论文标题
君主:具有高效且准确训练的富有表现力矩阵
Monarch: Expressive Structured Matrices for Efficient and Accurate Training
论文作者
论文摘要
大型神经网络在许多领域都表现出色,但训练和微调价格昂贵。减少其计算或内存需求的一种流行方法是用结构化的矩阵替换密集的重量矩阵(例如稀疏,低级别,傅立叶变换)。由于效率不佳 - 质量折衷,这些方法在端到端培训中没有看到广泛采用(1),并且(2)由于缺乏可拖动算法而无法近似给定的致密重量矩阵,因此在密集到较小的微调中进行了微调。为了解决这些问题,我们提出了一类硬件有效的矩阵(君主)(它们被参数化为两个块 - 二角矩阵的产品,以获得更好的硬件利用率)和表现力(它们可以代表许多常用的转换)。令人惊讶的是,尽管非convex,但与君主矩阵近似密集的重量矩阵的问题具有分析性最佳解决方案。君主矩阵的这些特性解锁了训练和微调稀疏和密集模型的新方法。我们从经验上证明,君主可以在几个端到端的稀疏培训应用中实现有利的准确性效率折衷,以加快ImageNet分类的VIT和GPT-2培训,以及Wikitext-103通过2X使用可比的模型质量进行的Wikitext-103语言建模,并减少PDE解决方案和MRI RECONTUCTION任务的错误。在稀疏到密集的训练中,君主矩阵用一种称为“反向稀疏”的简单技术是一种有用的中间表示,可以加快openwebtext上的gpt-2预测,而无需降低质量。与设定MLPERF 1.1记录的NVIDIA非常优化的实现相比,相同的技术给BERT预处理带来了23%。作为概念验证,在密集到较小的微调中,我们的君主近似算法以可比的精度将胶水上的Bert微调加快了1.7倍。
Large neural networks excel in many domains, but they are expensive to train and fine-tune. A popular approach to reduce their compute or memory requirements is to replace dense weight matrices with structured ones (e.g., sparse, low-rank, Fourier transform).

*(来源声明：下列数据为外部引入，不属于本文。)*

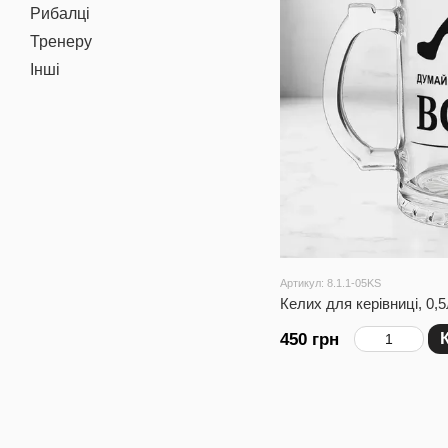
Рибалці
Тренеру
Інші
Артикул: 8.1.1-05KS
Келих для керівниці, 0,
450 грн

These methods have not seen widespread adoption (1) in end-to-end training due to unfavorable efficiency--quality tradeoffs, and (2) in dense-to-sparse fine-tuning due to lack of tractable algorithms to approximate a given dense weight matrix. To address these issues, we propose a class of matrices (Monarch) that is hardware-efficient (they are parameterized as products of two block-diagonal matrices for better hardware utilization) and expressive (they can represent many commonly used transforms). Surprisingly, the problem of approximating a dense weight matrix with a Monarch matrix, though nonconvex, has an analytical optimal solution. These properties of Monarch matrices unlock new ways to train and fine-tune sparse and dense models. We empirically validate that Monarch can achieve favorable accuracy-efficiency tradeoffs in several end-to-end sparse training applications: speeding up ViT and GPT-2 training on ImageNet classification and Wikitext-103 language modeling by 2x with comparable model quality, and reducing the error on PDE solving and MRI reconstruction tasks by 40%. In sparse-to-dense training, with a simple technique called "reverse sparsification," Monarch matrices serve as a useful intermediate representation to speed up GPT-2 pretraining on OpenWebText by 2x without quality drop. The same technique brings 23% faster BERT pretraining than even the very optimized implementation from Nvidia that set the MLPerf 1.1 record. In dense-to-sparse fine-tuning, as a proof-of-concept, our Monarch approximation algorithm speeds up BERT fine-tuning on GLUE by 1.7x with comparable accuracy.